## To do:
Return every line of the records that contains the string "marker", treating uppercase and lowercase letters as different.

## Extracted data entries:
──────────────────────────────

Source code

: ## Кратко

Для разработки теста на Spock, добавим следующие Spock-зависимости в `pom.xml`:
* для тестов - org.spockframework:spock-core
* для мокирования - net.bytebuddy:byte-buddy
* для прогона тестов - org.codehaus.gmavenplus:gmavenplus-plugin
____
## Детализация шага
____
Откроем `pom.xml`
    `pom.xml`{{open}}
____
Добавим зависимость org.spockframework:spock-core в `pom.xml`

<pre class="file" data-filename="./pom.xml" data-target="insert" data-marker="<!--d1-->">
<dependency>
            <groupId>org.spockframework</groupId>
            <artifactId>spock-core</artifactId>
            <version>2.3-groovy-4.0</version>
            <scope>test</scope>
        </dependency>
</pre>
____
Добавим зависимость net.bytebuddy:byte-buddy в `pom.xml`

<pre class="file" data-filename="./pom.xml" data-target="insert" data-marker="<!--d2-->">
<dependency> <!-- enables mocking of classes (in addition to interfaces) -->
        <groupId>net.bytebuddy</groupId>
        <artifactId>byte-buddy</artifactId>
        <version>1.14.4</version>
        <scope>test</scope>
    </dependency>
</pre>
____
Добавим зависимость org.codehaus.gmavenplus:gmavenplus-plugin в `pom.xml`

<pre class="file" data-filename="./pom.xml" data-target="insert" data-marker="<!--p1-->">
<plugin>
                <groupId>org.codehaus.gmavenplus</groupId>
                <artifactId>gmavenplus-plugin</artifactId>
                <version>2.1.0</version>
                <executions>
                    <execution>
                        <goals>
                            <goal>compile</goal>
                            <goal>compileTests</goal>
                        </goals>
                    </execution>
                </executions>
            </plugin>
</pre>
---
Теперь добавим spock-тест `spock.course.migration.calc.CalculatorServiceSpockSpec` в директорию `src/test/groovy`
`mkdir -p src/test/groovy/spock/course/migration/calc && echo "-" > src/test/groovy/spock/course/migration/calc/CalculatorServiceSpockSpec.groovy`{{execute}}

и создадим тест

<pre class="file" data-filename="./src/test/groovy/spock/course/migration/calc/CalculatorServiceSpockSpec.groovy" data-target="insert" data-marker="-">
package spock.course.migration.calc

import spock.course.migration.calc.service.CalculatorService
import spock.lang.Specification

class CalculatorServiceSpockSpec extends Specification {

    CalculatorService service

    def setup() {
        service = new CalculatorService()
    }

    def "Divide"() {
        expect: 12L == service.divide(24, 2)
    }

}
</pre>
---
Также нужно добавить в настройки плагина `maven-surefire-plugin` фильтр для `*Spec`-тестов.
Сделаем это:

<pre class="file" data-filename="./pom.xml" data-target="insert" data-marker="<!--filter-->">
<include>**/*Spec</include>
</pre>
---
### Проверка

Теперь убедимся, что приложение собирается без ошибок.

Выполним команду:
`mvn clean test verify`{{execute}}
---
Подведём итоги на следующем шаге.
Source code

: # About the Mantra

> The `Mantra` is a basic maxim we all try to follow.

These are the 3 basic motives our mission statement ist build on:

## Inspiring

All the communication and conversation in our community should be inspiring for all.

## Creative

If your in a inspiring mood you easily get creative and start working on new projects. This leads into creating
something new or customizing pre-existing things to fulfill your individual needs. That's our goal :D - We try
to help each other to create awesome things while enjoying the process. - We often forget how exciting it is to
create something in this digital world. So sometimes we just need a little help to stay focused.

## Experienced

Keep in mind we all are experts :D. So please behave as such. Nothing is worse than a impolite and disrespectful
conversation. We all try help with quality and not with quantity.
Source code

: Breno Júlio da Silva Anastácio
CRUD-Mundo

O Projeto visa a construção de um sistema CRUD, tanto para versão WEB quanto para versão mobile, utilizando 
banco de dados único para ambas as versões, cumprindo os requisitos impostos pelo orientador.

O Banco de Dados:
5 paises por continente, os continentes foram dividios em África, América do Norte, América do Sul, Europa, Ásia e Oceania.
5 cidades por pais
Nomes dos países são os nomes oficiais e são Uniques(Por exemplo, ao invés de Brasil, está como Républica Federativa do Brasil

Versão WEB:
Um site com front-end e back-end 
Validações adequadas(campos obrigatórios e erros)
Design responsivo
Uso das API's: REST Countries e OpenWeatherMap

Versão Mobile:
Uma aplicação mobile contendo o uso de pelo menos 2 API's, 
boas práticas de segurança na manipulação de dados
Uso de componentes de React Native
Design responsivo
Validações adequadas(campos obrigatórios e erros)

──────────────────────────────

## Answer box:
<pre class="file" data-filename="./pom.xml" data-target="insert" data-marker="<!--d1-->">
<pre class="file" data-filename="./pom.xml" data-target="insert" data-marker="<!--d2-->">
<pre class="file" data-filename="./pom.xml" data-target="insert" data-marker="<!--p1-->">
<pre class="file" data-filename="./src/test/groovy/spock/course/migration/calc/CalculatorServiceSpockSpec.groovy" data-target="insert" data-marker="-">
<pre class="file" data-filename="./pom.xml" data-target="insert" data-marker="<!--filter-->">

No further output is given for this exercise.